(Source data)
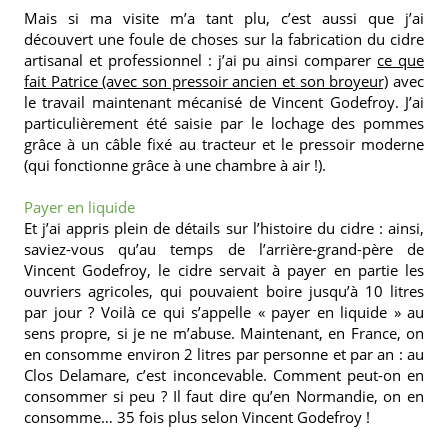
Mais si ma visite m’a tant plu, c’est aussi que j’ai
découvert une foule de choses sur la fabrication du cidre
artisanal et professionnel : j’ai pu ainsi comparer
ce que
fait Patrice (avec son pressoir ancien et son broyeur)
avec
le travail maintenant mécanisé de Vincent Godefroy. J’ai
particulièrement été saisie par le lochage des pommes
grâce à un câble fixé au tracteur et le pressoir moderne
(qui fonctionne grâce à une chambre à air !).
Payer en liquide
Et j’ai appris plein de détails sur l’histoire du cidre : ainsi,
saviez-vous qu’au temps de l’arrière-grand-père de
Vincent Godefroy, le cidre servait à payer en partie les
ouvriers agricoles, qui pouvaient boire jusqu’à 10 litres
par jour ? Voilà ce qui s’appelle « payer en liquide » au
sens propre, si je ne m’abuse. Maintenant, en France, on
en consomme environ 2 litres par personne et par an : au
Clos Delamare, c’est inconcevable. Comment peut-on en
consommer si peu ? Il faut dire qu’en Normandie, on en
consomme… 35 fois plus selon Vincent Godefroy !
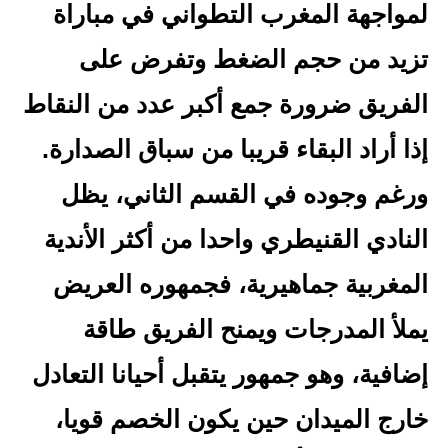
لمواجهة المغرب التطواني في مباراة
تزيد من حجم الضغط وتفرض على
الفريق ضرورة جمع أكبر عدد من النقاط
إذا أراد البقاء قريبا من سباق الصدارة.
ورغم وجوده في القسم الثاني، يظل
النادي القنيطري واحدا من أكثر الأندية
المغربية جماهيرية، فجمهوره العريض
يملأ المدرجات ويمنح الفريق طاقة
إضافية، وهو جمهور يتقبل أحيانا التعادل
خارج الميدان حين يكون الخصم قويا،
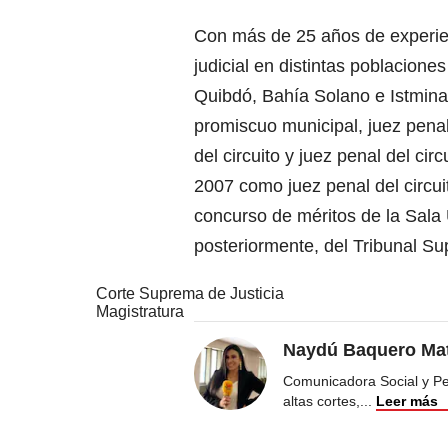
Con más de 25 años de experienc
judicial en distintas poblacion
Quibdó, Bahía Solano e Istmin
promiscuo municipal, juez penal
del circuito y juez penal del cir
2007 como juez penal del circu
concurso de méritos de la Sala 
posteriormente, del Tribunal Sup
Corte Suprema de Justicia
Magistratura
Naydú Baquero Mat
Comunicadora Social y Peri
altas cortes,
...
Leer más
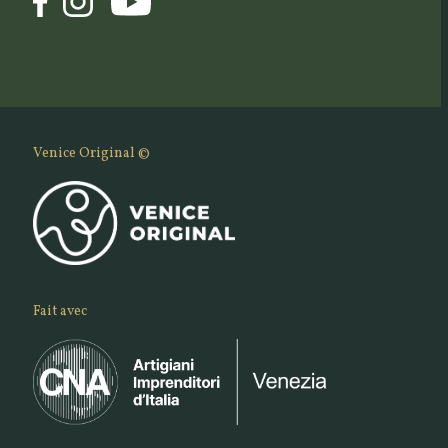
Venice Original ©
Fait avec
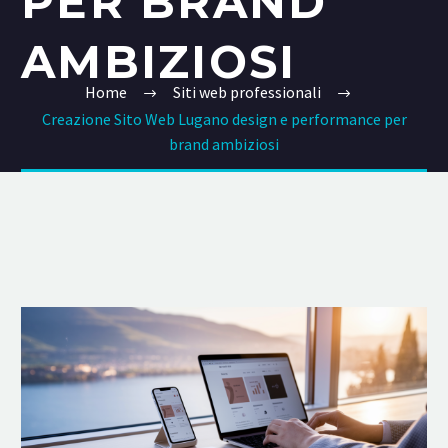
PER BRAND
AMBIZIOSI
Home
Siti web professionali
Creazione Sito Web Lugano design e performance per
brand ambiziosi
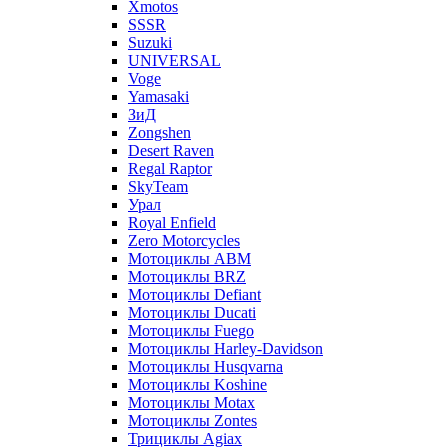
Xmotos
SSSR
Suzuki
UNIVERSAL
Voge
Yamasaki
ЗиД
Zongshen
Desert Raven
Regal Raptor
SkyTeam
Урал
Royal Enfield
Zero Motorcycles
Мотоциклы ABM
Мотоциклы BRZ
Мотоциклы Defiant
Мотоциклы Ducati
Мотоциклы Fuego
Мотоциклы Harley-Davidson
Мотоциклы Husqvarna
Мотоциклы Koshine
Мотоциклы Motax
Мотоциклы Zontes
Трициклы Agiax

What the task asks:
Only a number belongs in the answer: the number of lines in the preceding data that hold "penal".

Worked solution:
3